* _Working data_:
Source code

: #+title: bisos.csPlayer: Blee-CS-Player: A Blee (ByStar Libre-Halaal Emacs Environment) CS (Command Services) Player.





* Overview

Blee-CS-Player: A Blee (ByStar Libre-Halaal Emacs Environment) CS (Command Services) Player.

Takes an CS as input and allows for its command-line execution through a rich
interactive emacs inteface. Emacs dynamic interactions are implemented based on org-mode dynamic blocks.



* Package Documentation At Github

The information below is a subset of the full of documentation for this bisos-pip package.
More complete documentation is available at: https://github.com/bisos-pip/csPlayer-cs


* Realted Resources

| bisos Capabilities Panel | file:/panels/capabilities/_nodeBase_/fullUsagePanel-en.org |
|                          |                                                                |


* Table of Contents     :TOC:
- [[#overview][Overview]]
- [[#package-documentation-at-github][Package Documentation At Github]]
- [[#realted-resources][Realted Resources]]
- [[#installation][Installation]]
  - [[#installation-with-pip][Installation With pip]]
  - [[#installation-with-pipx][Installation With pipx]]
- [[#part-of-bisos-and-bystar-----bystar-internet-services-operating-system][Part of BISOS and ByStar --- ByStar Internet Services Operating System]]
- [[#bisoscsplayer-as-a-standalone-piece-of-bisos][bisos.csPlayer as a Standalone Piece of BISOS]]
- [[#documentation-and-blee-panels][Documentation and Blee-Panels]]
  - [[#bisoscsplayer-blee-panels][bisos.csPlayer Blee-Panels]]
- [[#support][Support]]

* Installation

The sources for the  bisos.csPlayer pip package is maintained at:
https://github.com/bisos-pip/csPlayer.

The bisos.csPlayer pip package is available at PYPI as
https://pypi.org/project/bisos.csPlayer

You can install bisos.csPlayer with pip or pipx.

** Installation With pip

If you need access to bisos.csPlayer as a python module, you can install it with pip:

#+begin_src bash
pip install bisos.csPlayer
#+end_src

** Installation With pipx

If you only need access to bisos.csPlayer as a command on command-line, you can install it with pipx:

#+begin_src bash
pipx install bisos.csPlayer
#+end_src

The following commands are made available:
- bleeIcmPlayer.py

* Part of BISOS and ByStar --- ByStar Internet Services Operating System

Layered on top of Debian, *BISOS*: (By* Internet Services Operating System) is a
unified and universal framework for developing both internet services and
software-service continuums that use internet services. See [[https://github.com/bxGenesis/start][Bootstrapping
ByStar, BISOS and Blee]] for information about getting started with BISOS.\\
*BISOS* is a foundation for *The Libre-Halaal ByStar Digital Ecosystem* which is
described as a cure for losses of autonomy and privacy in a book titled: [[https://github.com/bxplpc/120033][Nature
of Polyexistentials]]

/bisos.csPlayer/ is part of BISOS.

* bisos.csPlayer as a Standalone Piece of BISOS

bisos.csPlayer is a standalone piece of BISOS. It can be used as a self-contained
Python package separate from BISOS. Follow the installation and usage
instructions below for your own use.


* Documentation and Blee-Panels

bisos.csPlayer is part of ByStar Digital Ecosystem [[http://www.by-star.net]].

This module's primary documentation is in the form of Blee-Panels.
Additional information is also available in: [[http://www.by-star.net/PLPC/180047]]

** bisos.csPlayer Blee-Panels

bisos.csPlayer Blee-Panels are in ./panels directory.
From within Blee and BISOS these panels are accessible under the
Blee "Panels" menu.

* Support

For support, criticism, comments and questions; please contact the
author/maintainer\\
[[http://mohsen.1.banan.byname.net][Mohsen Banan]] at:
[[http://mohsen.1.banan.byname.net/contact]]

* _To do_: Wherever the word "https" turns up in the records, copy out the line it is on.

* _Solution to this task_:
More complete documentation is available at: https://github.com/bisos-pip/csPlayer-cs
https://github.com/bisos-pip/csPlayer.
https://pypi.org/project/bisos.csPlayer
software-service continuums that use internet services. See [[https://github.com/bxGenesis/start][Bootstrapping
described as a cure for losses of autonomy and privacy in a book titled: [[https://github.com/bxplpc/120033][Nature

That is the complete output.